** Opening EXCERPT PROVIDED block **

Jane and I were deeply appreciative to be given an honourary diploma that day (the first shared diploma in the college’s history), and we talked about the message we would give to the graduates. Jane, as always, was awesome, yet when my turn came that word “radicalization” popped into my head again. “This isn’t the end of your formal education,” I said, “but the start of the radicalization of it.”

I used the word purposely because it means more than how some terrorist groups seek to recruit young members. Kenyan writer, Shadrack Agaki, has called for the radicalization of African youth into social innovation as the only way of keeping them from being pulled into something criminal and sinister. Blogger John Grant writes in Counterpunch of how he became radicalized by the extremes of America’s war on Iraq and called for key American political figures like Dick Cheney to be tried in regular court.

The Oxford Learner’s Dictionary defines the term as, “To cause someone to become an advocate of radical political or social reform,” and gives as an example the opposition of younger Americans to the Vietnam War. At times the impulse can turn overtly violent and should be shunned, but on other occasions radicalization results when people become agitated enough to speak out against injustices or current practices that are deemed no longer acceptable.

The students seated before us that at Fanshawe College were rich in potential, coming from Autism and Behavioural Science, Early Childhood Leadership and Education, Human Services, Recreation, and Social Services. In other words, most were about to be pressed into service on the margins, in those places where so many citizens struggle to be recognized despite the many odds against them. Ironically, for many, they were about to enter fields that were in the process of getting worse, not better. Funding in many areas is getting cut, the numbers of those at risk get greater, and society’s understanding of the challenges is increasingly lost in an economic and political order that talks about human needs but refuses to adequately fund efforts to find effective collaborative solutions.

** Closing EXCERPT PROVIDED block **
** Opening RECORD EXCERPTS block **

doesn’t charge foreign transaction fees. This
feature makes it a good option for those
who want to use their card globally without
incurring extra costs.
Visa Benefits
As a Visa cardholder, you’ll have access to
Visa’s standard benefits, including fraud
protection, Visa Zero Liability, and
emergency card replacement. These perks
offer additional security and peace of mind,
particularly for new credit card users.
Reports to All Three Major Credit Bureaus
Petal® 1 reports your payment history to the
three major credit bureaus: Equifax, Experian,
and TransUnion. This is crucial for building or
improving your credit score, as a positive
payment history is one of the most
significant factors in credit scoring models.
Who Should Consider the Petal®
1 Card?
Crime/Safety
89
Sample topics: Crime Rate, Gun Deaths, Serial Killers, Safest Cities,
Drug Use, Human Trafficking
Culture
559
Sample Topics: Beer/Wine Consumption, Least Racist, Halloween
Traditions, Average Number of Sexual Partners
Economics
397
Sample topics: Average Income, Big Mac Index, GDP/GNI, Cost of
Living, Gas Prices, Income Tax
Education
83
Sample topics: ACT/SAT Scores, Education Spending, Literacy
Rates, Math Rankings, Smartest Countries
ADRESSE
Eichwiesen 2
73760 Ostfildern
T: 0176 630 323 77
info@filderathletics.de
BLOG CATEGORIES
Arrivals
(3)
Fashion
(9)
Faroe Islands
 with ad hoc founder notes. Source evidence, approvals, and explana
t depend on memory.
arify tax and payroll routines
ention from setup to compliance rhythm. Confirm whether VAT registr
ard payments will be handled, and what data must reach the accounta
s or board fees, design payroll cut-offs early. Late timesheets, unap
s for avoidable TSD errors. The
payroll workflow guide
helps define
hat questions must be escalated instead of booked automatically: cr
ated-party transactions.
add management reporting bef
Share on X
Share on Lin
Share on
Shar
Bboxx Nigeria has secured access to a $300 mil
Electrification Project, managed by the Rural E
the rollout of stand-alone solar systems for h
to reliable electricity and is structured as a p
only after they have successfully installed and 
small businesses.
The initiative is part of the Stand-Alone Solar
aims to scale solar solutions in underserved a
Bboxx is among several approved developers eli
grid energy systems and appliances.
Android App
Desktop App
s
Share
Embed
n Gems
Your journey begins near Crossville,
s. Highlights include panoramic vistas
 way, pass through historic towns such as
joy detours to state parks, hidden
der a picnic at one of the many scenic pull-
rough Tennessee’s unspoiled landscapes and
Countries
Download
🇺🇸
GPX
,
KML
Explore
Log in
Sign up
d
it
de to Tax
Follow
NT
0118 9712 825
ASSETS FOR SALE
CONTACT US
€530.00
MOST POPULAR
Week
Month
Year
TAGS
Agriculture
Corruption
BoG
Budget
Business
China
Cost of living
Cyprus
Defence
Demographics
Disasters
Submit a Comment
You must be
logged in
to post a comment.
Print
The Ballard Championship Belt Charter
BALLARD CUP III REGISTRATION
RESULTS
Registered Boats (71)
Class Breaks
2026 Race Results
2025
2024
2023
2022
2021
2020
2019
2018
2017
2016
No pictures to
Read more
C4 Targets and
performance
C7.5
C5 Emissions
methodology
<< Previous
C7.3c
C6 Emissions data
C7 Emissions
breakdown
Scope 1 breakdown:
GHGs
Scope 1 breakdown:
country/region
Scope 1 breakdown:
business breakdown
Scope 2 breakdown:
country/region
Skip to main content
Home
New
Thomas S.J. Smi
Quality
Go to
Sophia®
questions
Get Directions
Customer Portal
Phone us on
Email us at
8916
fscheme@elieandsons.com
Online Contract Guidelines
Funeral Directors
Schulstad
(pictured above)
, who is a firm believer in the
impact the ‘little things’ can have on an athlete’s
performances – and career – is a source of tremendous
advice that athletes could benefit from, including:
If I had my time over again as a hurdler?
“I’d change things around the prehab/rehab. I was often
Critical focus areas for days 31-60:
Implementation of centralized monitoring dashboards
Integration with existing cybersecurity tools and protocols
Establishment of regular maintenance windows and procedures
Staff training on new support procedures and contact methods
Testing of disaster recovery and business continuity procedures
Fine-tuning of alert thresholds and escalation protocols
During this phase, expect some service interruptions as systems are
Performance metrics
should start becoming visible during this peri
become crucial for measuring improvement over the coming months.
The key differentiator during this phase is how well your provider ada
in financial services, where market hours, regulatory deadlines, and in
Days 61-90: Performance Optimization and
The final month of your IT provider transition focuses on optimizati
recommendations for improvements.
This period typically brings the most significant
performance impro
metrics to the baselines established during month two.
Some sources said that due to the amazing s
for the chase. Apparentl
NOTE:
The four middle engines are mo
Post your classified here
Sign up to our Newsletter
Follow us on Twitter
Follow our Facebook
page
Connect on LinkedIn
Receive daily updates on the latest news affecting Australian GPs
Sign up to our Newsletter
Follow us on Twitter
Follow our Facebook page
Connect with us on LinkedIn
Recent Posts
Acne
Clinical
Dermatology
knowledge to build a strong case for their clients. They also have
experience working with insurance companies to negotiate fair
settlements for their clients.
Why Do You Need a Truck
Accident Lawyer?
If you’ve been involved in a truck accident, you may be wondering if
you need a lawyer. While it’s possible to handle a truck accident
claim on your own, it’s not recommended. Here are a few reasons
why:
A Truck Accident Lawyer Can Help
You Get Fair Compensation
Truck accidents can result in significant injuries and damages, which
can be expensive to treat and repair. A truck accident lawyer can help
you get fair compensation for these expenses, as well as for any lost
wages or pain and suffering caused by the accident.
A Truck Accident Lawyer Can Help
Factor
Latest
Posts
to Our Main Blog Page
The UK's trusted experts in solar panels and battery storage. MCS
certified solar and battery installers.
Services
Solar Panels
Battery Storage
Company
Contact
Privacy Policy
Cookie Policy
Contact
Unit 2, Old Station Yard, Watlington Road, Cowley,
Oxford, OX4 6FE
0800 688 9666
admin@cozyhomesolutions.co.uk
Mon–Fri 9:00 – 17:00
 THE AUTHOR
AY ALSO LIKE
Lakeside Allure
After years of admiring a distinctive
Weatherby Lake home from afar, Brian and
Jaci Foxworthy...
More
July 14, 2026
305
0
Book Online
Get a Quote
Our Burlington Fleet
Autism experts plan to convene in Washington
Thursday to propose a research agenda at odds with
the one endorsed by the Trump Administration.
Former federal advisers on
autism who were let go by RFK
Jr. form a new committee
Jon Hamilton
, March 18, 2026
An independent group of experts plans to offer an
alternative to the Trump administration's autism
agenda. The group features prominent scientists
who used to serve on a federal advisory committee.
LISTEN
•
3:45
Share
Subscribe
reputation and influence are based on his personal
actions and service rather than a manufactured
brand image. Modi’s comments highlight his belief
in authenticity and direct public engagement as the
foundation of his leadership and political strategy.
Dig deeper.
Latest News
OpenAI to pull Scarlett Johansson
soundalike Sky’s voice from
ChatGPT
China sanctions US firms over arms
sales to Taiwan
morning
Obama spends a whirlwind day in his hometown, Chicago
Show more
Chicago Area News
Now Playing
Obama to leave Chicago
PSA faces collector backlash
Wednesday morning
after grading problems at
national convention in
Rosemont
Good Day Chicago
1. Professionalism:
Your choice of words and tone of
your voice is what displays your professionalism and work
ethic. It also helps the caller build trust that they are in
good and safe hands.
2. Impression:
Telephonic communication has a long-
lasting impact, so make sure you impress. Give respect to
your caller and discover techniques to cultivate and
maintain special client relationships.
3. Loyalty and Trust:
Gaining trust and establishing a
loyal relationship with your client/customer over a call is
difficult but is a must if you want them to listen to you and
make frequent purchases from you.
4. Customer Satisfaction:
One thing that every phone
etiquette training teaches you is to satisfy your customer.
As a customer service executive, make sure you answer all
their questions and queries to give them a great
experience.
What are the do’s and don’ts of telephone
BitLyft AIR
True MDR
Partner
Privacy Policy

** Closing RECORD EXCERPTS block **

* YOUR TASKS *
[a] Shorten the paragraph of the excerpt on radicalization that begins "The Oxford Learner's Dictionary defines the term," keeping its main facts.
[b] Carry on the excerpt on radicalization from the end of its last paragraph.
The records are separate material and have nothing to do with the excerpt on radicalization.

* RESULTS FOR THE EXERCISE *
[a] The Oxford Learner's Dictionary defines radicalization as causing someone to advocate radical political or social reform. Its example is younger Americans' opposition to the Vietnam War. The impulse can sometimes turn violent and should then be shunned. At other times it leads people to speak out against injustices or practices they no longer find acceptable.

[b]
The students before us that day were about ready to enter a world of hurt – not theirs necessarily, but that of individuals and families in various and diverse kinds of conflict and scarcity. Those remarkable young women and men were heading into global service to provide essential care and understanding.

But that is no longer enough. It’s like watching poverty grow or climate change be ignored. To work in such fields is commendable, but the overall structures require fundamental reform. And so that day Jane and I asked them to use their voice, not just their hearts; to use their convictions and not merely their compassion; to fight for adequate public policy and not just public care; to fight for justice and not just charity. They must speak up before the silence becomes deafening.

Judging from their reaction during the graduation and after, many of those with diplomas were already radical in their outlook, believing in the need to fight for their clients or patients instead of merely serving them. Some, who through emotion thanked us for the speech, said they were now ready to change their world and we fully believed them.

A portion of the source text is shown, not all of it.